OERB is under the leadership of the Secretary of Energy, the Chair of the Board, and the Executive Director of OERB. Under Governor of Oklahoma Mary Fallin, C. Michael Ming serves as Secretary, David House serves as the Chairman and Mindy Stitt serves as the Executive Director.

Environmental restoration[edit]

Since its creation in 1993, the OERB has committed $69 million to restore more than 11,800 abandoned and orphaned well sites as part of its environmental restoration program.[2] It has made restoration progress in 67 of Oklahoma's 77 counties and has a restoration budget of $6 million for the current[when?] fiscal year.

Unique is OERB's funding process – though it is funded by a 0.1% assessment on oil and gas sales (not uncommon among similar agencies), it is a voluntary assessment. Any producer or royalty owner may opt out of the program by requesting OERB (between January 1 and March 31 of each year) for a refund of previously paid assessments. OERB states that over 95% of participants remain in the program.[3]

Education[edit]

Throughout its history, the OERB has reached more than 1 million Oklahoma students with energy curricula, classroom supplies, field trips, college scholarships and presentations. OERB reaches all academic grade levels – from kindergarten through college with its energy education programs, including:[4]

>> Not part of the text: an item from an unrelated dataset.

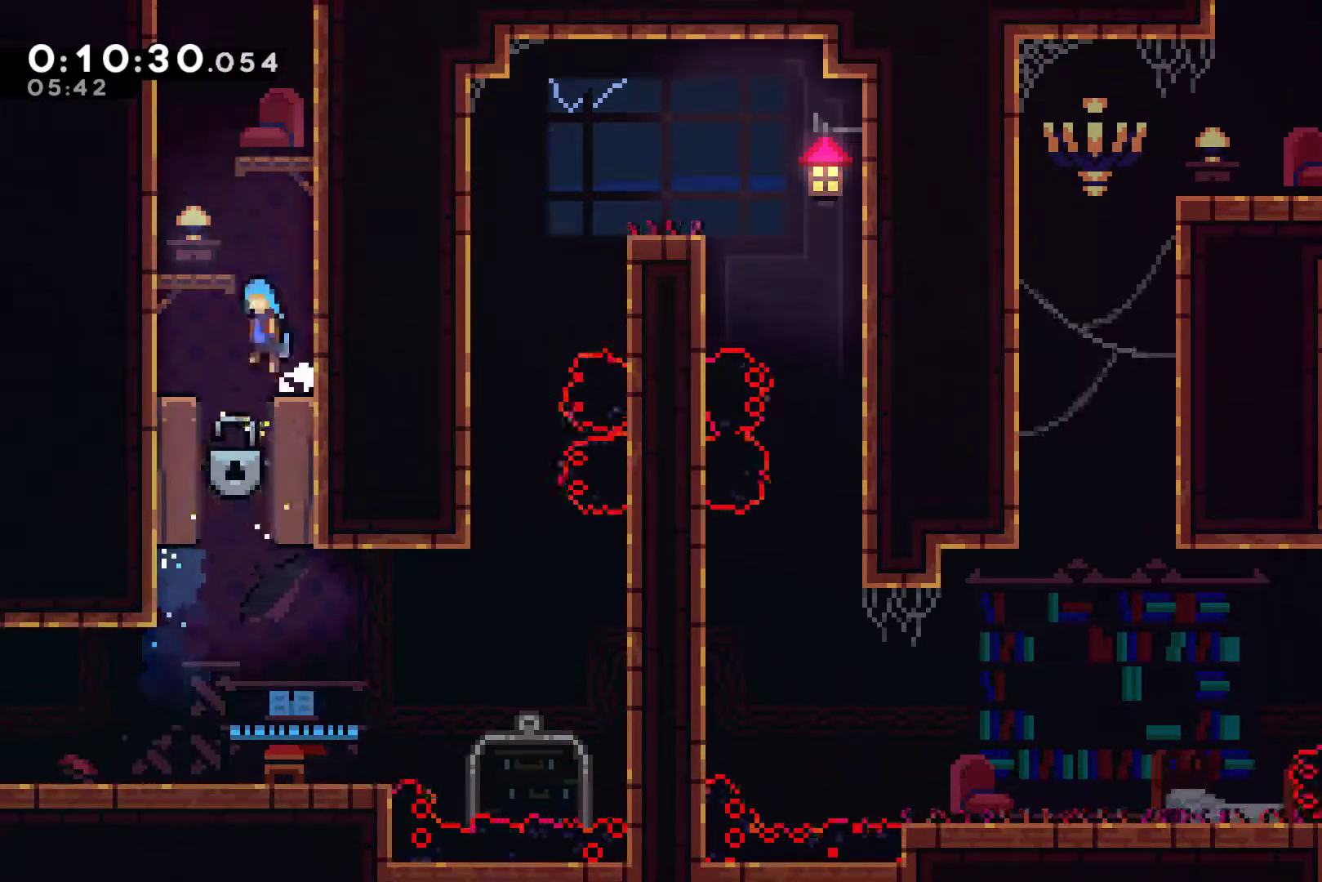
{"buttons": ["A", "DPAD_UP"], "left_stick": "center", "right_stick": "center", "events": [[33, "DPAD_RIGHT", "up"], [67, "DPAD_LEFT", "down"], [133, "A", "up"], [233, "A", "down"], [267, "DPAD_LEFT", "up"], [333, "DPAD_RIGHT", "down"], [367, "A", "up"], [367, "DPAD_UP", "up"], [433, "A", "down"], [467, "DPAD_UP", "down"], [500, "DPAD_RIGHT", "up"]]}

  • The OERB Petroleum Scholar Program distributes up to $500,000 each year to Oklahoma college students majoring in petroleum-related fields. The deadline for these scholarships is March 1, 2012 and applications can be found at the official. OERB Petroleum Scholar page.
  • The PetroTech Program provides training and certification for Oklahomans interested in Geo Tech, Land Tech and Engineering Tech positions within the oil and natural gas industry. Detailed information about the programs can be found at the official Petro Tech page. The Oklahoma Energy Resources Board created the PetroTech Program to help prepare Oklahomans for careers in the energy industry. A year after its inauguration, the program had accepted more than 400 students and industry employers are now hiring PetroTech graduates.[5]
  • Petro Pros gives oil and natural gas professionals an opportunity to volunteer their time to visit classrooms and show children the science and business side of the industry.
  • Little Bits is a kindergarten through second grade energy curriculum that introduces simple energy terms through games and reading. More than 1,200 teachers have been trained to teach this curriculum.
  • Fossils to Fuel is an elementary school energy curriculum with nearly 7,000 teachers trained.
  • Petro Active is a middle school energy curriculum with more than 1,600 teachers trained.
  • Core Energy is a high school energy curriculum with more than 2,600 teachers trained.
  • Museum Partnerships allow the OERB to partner with several museums across the state to enhance energy education curricula and provide free classroom field trips.
  • The OERB uses Safety Videos to demonstrate the dangers of playing around well sites. The video entitled, "What's the risk" can be found at OERB's safety page
  • Well Site Safety Day is an annual event at the State Capitol to spread awareness of well site dangers to children, parents and teachers.

Conservation[edit]

Through its Conservation Education Program, the OERB has contributed $1.75 million to help more than 800 Oklahoma families weatherize their homes and save up to 30 percent on their utility bills. In addition to providing weatherization assistance, the OERB provides tips on saving energy and money through advertisements, community events and a website, which includes a “Weatherize Your Home” video demonstration, conservation tips and information on how to apply for home heating assistance.